Tapi Aku tahu apa yang sebenarnya dibicarakan oleh Mr. Steven. Aku hanya terkejut dia tidak menggunakan istilah "insiden" seperti yang biasa dilakukan ibuku. Karena aku ragu dia yang memberitahunya, aku hanya bisa curiga dia membuat kesalahan dengan memberi tahu salah satu wanita di lingkaran sosialnya, mungkin agar dia bisa mendapatkan simpati atas tindakan putranya yang bandel, dan wanita itu telah menyebarkan berita ke seluruh kota.

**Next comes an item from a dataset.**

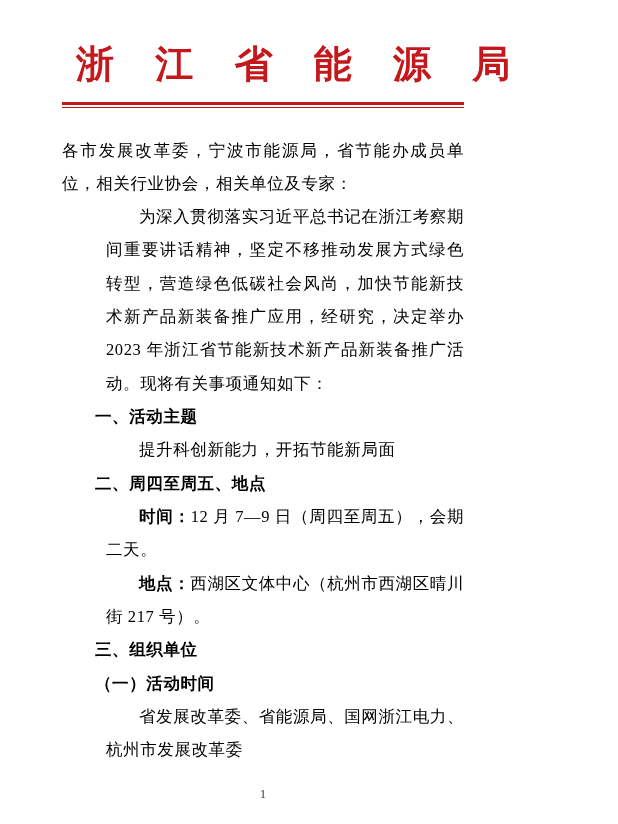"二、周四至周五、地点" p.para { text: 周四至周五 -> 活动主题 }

Aku telah terbukti benar ketika satu-satunya dua tempat lain di kota yang mempekerjakan telah menolakku dengan komentar serupa. Keputusasaan telah mendorongku untuk mencoba kota berikutnya dan kemudian kota berikutnya setelah itu. Aku telah menghabiskan sebagian besar minggu ini dengan berkendara ke setiap kota dalam jarak satu jam perjalanan dari Pelican Bay, dan meskipun tidak satu pun dari mereka yang menolak Aku hanya karena Aku adalah Niko Gren, penolakan tetap saja menyengat.
Ternyata seorang pemain biola July yang terlatih secara klasik yang telah bermain di konser di seluruh dunia tidak memenuhi syarat untuk menjalankan kasir di Carl's Fuel Mart atau menunggu meja di Delia's Dine 'n Dash seperti yang mungkin dipikirkan orang. Ego Aku terpukul ketika Carly sendiri memberi tahuku bahwa dia pikir pria muda yang baik dari sekolah menengah setempat yang mewawancaraiku sebelum Aku akan lebih cocok untuk posisi itu.